Voir "l'examen psychologique" sur http://www.chez.com/expressiongeneraliste/SOIREES/DOCS/surdoue/pages/qi_tests.htm#examen%20psy

Un document sur le WISC V
Le WISC-V dans la pratique clinique
ANAE - n° 169 -sécembre 2020
Commander le N° 169                
NOTE COMPLEMENTAIRE

CLASSIFICATION AMERICAINE ET CLASSIFICATION FRANÇAISE.

Les classifications médicales françaises et américaines relatives aux troubles mentaux n'adoptent pas les mêmes points de vue. Voici quelques commentaires - déjà anciens - de psychiatres français à propos des classification américaines :

"La classification américaine multiaxiale (DSM-III) a le défaut d'être exclusivement symptomatique, descriptive, d'origine comportementale, gênant une évaluation clinique porteuse nécessairement d'une orientation et d'un pronostic". (Romain Liberman,op. cit., p 94).

"La démarche objective (de la DSM-III) vise à définir la présence ou l'absence de critères diagnostiques. (…) Elle devrait rendre plus facile les comparaisons de cas et les évaluations des résultats thérapeutiques. (…) Mais on peut penser que la compréhension dynamique et relationnelle a été négligée au profit d'une échelle descriptive d'items comportements." (Serge Lébovici "La classification des troubles mentaux", in "Traité de psychiatrie de l'enfant et de l'adolescent" PUF, 1985, III p 586-8).

En d'autres termes, la classification américaine se contenterait de décrire les comportements sans chercher à remonter aux causes des troubles. Mais d'aucuns pensent que dans la mesure où l'on ne connaît pas avec certitude l'origine des troubles cette attitude est la plus prudente. C'est notamment le cas d'un certain nombre de parents d'enfants autistes, qui remettent en question de manière radicale la "Classification française des troubles mentaux de l'enfant et de l'adolescent" (CFTMEA).

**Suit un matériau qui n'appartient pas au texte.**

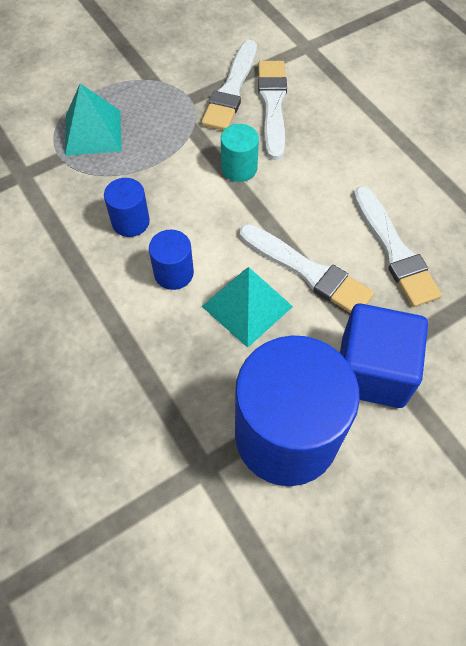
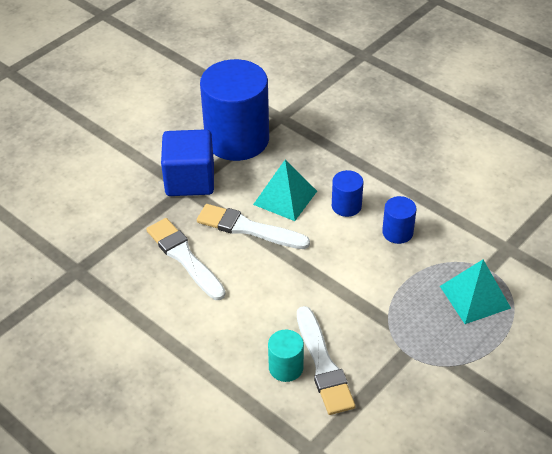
camera: 165 degrees right, 15 degrees down
(231, 90) = (370, 372): white brush -> none
(239, 168) = (330, 294): turquoise cylinder -> turquoise cylinder (286, 367)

Une défense de la classification française

Le Dr Christian Vasseur, président de l'Association française de psychiatrie, répondait à ces attaques dans "Le Quotidien du Médecin" du O6/06/02. On y lit notamment :

"1) Loin de s'inscrire dans une opposition à la classification internationale (CIM 10), les auteurs de la classification française ont mené leurs travaux en liaison étroite avec le centre collaborateur de l'OMS (...).
2) A l'occasion de la récente révision de la classification française, les correspondances avec la CIM 10 ont été améliorées : la catégorie « psychoses précoces » a reçu la dénomination conjointe « troubles envahissants du développement » utilisée par la classification internationale (...). Quant au diagnostic d'autisme, il se fonde sur des critères cliniques semblables à ceux de la CIM 10.
3) Les deux classifications établissent (...) une claire distinction entre les troubles qu'on vient de citer et ceux qui, dans une autre catégorie clinique, sont classés « dysharmonies évolutives » et « troubles de la personnalité » : la confusion dénoncée entre ces cadres est donc sans fondement.
4) Le recours aux psychothérapies et à la psychanalyse n'est en rien dépendant de la classification utilisée : l'usage de la CIM 10 ne le fait pas exclure. Ajoutons à ce propos que l'intérêt porté par les parents aux composantes neurologiques et aux handicaps est légitime, les pédopsychiatres français ont appris à les prendre en compte, mais ils savent aussi reconnaître que l'enfant autiste est atteint dans son humanité et traversé parfois par des souffrances indicibles ; il importe d'intervenir, sous cet angle, par des actions de soins d'orientation psychothérapique. Celles-ci trouvent d'ordinaire place dans des approches multidimensionnelles incluant l'éducation, la pédagogie, l'aide à l'environnement, les médicaments si nécessaire (...)."